Briefly, the facts of the case are that the appellant is an individual engaged in the business of retail trading of Medicines. The appellant filed the Return of Income for the A.Y. 2019-20 on 31.10.2019 disclosing total income of Rs.24,96,200/-. Return was processed by the CPC u/s.143(1) vide intimation dated 02.06.2020 at a total income of Rs.38,26,743/-, making adjustment of Rs.13,30,546/- by disallowance of cash payments made by the appellant to the suppliers being in excess of Rs.10,000/- paid to a person in a day otherwise than by account payee cheque/account payee bank u/s.40A(3) of the Act’.
Being aggrieved by the above intimation order, an appeal was filed before the Addl/JCIT(A) contending that the payments made to the suppliers were necessitated by business exigencies. The suppliers had issued valid bills against which the appellant made cash payments. The identity of the sellers is established and the transactions are genuine, hence not liable for addition u/s.40A(3) of the Act. The Addl./JCIT(A), after scrutinizing the details provided by the appellant, gave relief to the extent of Rs.6,24,599/-, being cash payments below the threshold limit of Rs.10,000/-. The balance amount of Rs.7,05,947/- was confirmed by the Addl/JCIT(A) by holding that under Rule 6DD(j) payments can be made in cash only when banks are closed due to holidays or strikes.
Aggrieved by the impugned order, the appellant is in appeal before the Tribunal in the present appeal.
When the appeal was called on, none appeared on behalf of the appellant despite due service of notice of hearing. We therefore proceed to dispose of the appeal ex parte after hearing the ld. Departmental Representative.
We heard the ld. Sr. DR and perused the material on record. In the present case, the appellant is a retail trader of Medicines. The solitary issue that arises for our consideration is whether or not the CPC was justified in making adjustment of Rs.13,30,546/- by disallowing the cash payments exceeding threshold limit as provided u/s.40A(3) of the Act. The sub-section (3) of section 40A provides that where an assessee incurs an expenditure in respect of which payments were made exceeding the prescribed limit, otherwise than by account payee cheque, no deduction shall be allowed in respect of such expenditure. However, the Act also provides exceptions to this provision in case the payments are made in such circumstances as prescribed under Rule 6DD of Income Tax Rules, 1962. Whether a particular cash payment falls within the prescribed exceptions as specified under Rule 6DD can be found out only after due examination of the evidences of existence of circumstances specified in the exceptions provided under Rule 6DD which means that it requires examination of evidences. There is neither requirement under law that the assessee is bound to furnish the evidences of existence of circumstances enumerated under Rule 6DD along with the return of income nor the case falls within specified category of adjustments as provided u/s.143(1) of the Act. Therefore, disallowance of cash payments u/s.40A(3) does not fall under the purview of adjustment while processing the return of income u/s.143(1) of the Act. Therefore, we are of the considered opinion that CPC was not justified in making adjustment of cash payments exceeding the threshold limit of Rs.10,000/- while processing the return u/s.143(1) of the Act.

════════

- _EXERCISE GOAL_:
In the tax appeal text, what total income did the appellant report in the return of income for A.Y. 2019-20?

- _Data records_:

════════

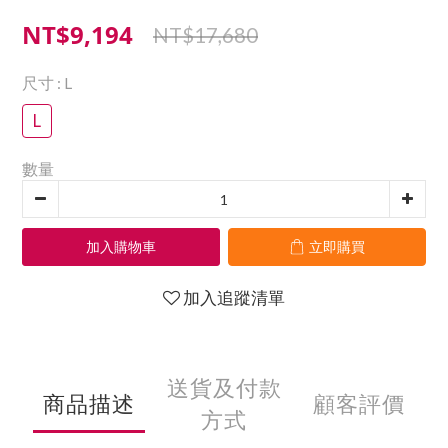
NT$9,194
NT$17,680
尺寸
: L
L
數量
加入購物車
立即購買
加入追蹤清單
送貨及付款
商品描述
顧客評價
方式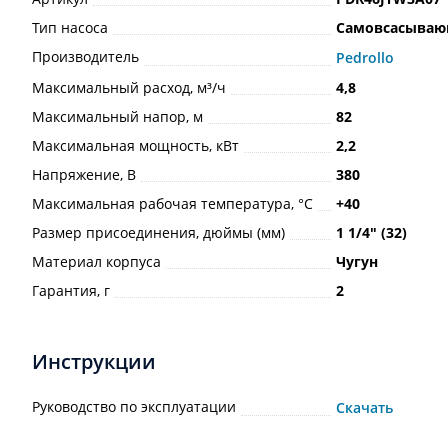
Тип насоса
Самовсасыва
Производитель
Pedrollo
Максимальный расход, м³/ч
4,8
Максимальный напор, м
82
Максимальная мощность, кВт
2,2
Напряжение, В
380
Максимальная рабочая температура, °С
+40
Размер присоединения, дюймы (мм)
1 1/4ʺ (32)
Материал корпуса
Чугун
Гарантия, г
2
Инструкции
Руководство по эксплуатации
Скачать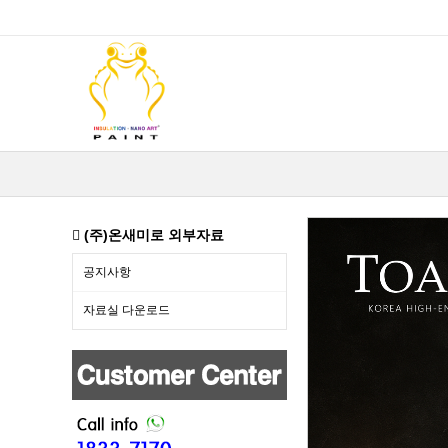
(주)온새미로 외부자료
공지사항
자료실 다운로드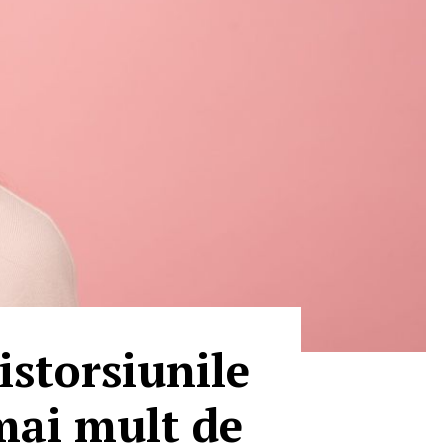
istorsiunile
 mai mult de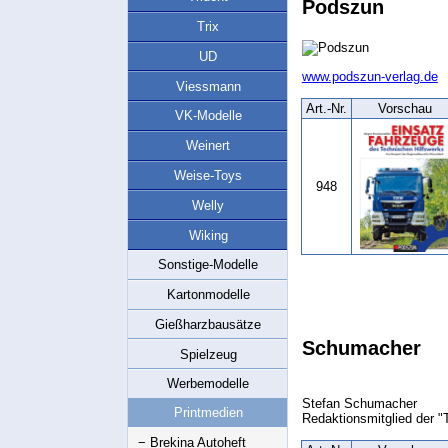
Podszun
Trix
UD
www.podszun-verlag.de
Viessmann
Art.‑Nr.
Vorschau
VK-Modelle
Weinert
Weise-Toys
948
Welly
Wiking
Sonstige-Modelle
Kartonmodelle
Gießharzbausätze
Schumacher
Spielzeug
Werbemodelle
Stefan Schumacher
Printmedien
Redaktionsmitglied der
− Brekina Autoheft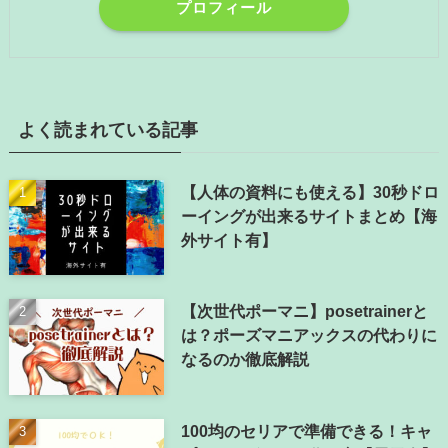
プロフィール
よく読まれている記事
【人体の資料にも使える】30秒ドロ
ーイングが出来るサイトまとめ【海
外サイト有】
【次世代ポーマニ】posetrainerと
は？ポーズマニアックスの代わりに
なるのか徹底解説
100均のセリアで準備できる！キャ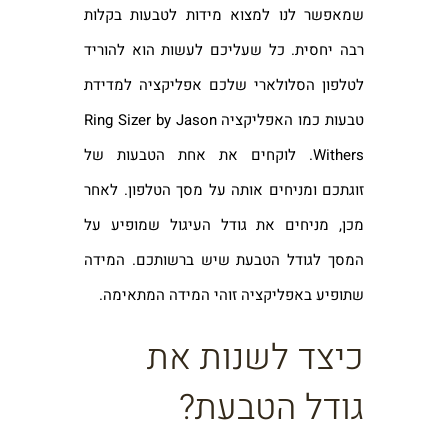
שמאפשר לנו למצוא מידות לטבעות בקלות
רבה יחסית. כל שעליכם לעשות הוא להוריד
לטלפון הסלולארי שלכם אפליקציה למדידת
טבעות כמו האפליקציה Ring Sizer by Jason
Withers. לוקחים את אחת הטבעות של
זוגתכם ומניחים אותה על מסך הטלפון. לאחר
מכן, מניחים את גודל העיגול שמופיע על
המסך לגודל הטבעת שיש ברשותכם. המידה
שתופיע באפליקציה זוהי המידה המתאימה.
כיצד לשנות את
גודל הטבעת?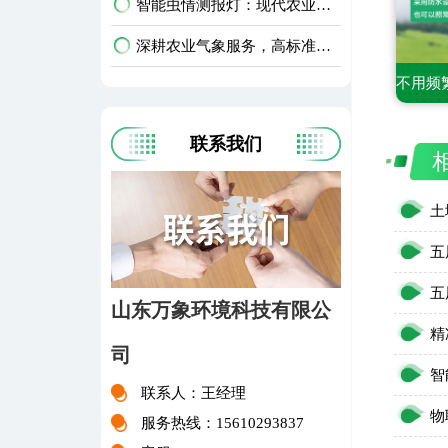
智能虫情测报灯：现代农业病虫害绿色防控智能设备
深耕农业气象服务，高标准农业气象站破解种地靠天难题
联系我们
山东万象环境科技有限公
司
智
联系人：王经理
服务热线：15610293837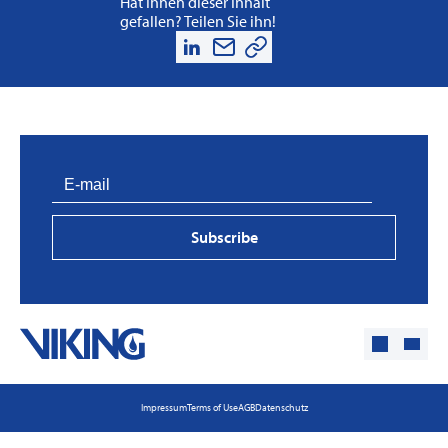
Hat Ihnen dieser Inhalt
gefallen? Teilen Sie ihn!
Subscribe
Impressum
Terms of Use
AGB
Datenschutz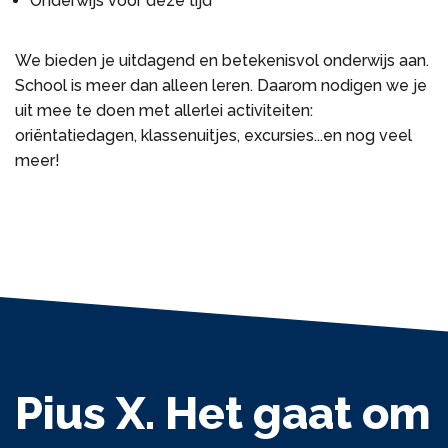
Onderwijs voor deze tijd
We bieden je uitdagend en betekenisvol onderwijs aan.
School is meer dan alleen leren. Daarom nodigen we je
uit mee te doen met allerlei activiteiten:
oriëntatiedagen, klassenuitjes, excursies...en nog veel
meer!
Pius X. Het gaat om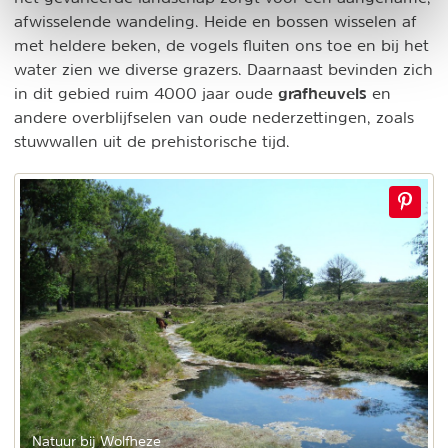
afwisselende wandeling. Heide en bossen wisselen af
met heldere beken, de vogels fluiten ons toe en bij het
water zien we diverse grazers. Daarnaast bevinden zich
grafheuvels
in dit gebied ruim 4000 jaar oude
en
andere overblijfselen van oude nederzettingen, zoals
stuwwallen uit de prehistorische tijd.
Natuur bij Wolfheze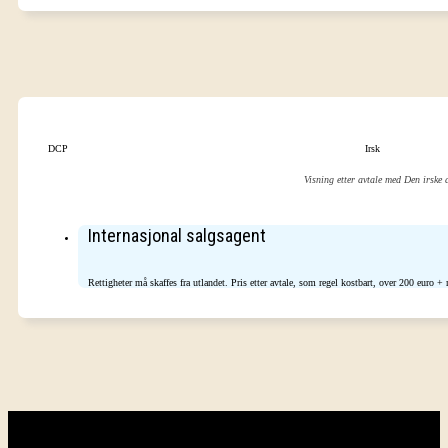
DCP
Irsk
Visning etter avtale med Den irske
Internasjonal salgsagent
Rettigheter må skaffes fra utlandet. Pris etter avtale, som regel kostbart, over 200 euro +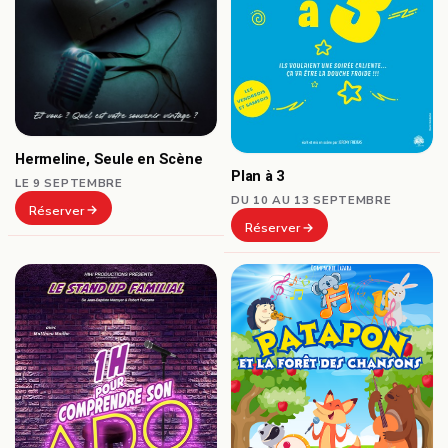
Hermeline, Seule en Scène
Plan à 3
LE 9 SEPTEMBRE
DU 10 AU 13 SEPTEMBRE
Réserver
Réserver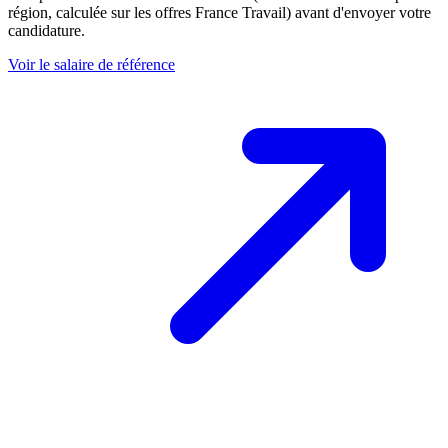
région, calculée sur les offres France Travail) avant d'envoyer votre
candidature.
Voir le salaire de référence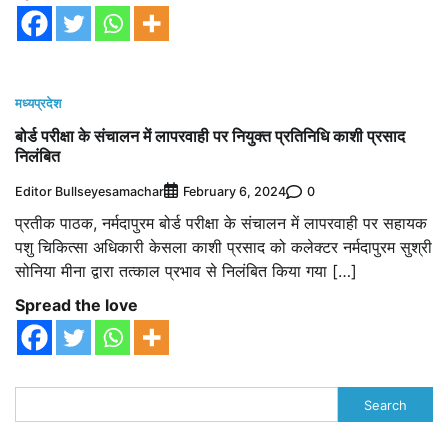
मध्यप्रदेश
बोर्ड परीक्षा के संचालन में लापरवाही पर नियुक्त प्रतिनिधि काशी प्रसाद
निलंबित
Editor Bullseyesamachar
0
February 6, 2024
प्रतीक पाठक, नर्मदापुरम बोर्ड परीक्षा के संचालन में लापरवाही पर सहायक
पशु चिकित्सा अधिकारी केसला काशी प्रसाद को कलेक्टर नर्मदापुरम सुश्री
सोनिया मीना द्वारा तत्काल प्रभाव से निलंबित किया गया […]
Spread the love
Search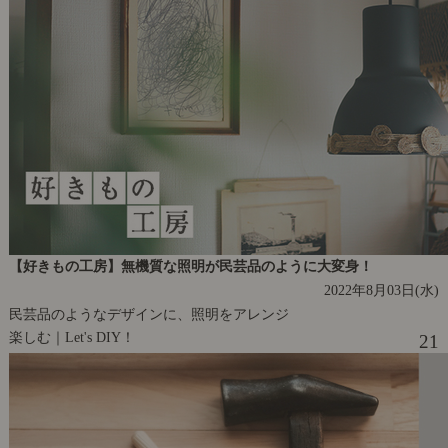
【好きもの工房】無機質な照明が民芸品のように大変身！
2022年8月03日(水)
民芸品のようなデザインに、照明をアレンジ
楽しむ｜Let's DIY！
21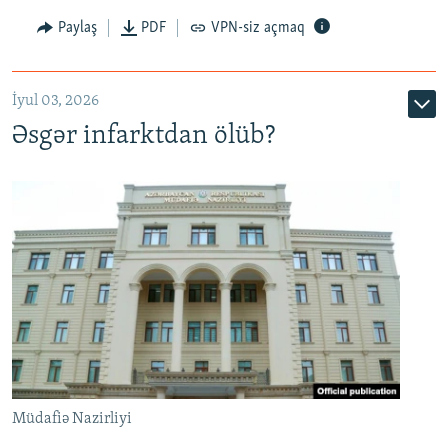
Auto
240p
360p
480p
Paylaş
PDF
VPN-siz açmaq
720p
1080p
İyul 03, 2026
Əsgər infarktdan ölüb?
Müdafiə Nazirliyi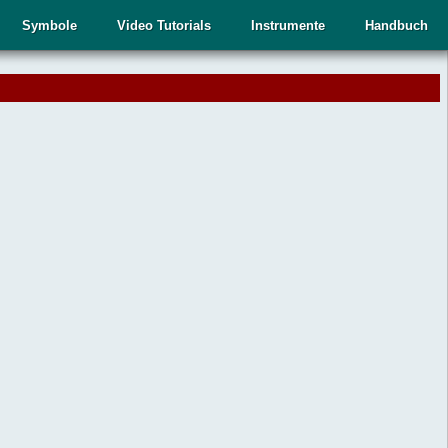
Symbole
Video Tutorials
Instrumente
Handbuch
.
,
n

════════

- _SOLUTION TO THIS PROBLEM_:
Rs.24,96,200/-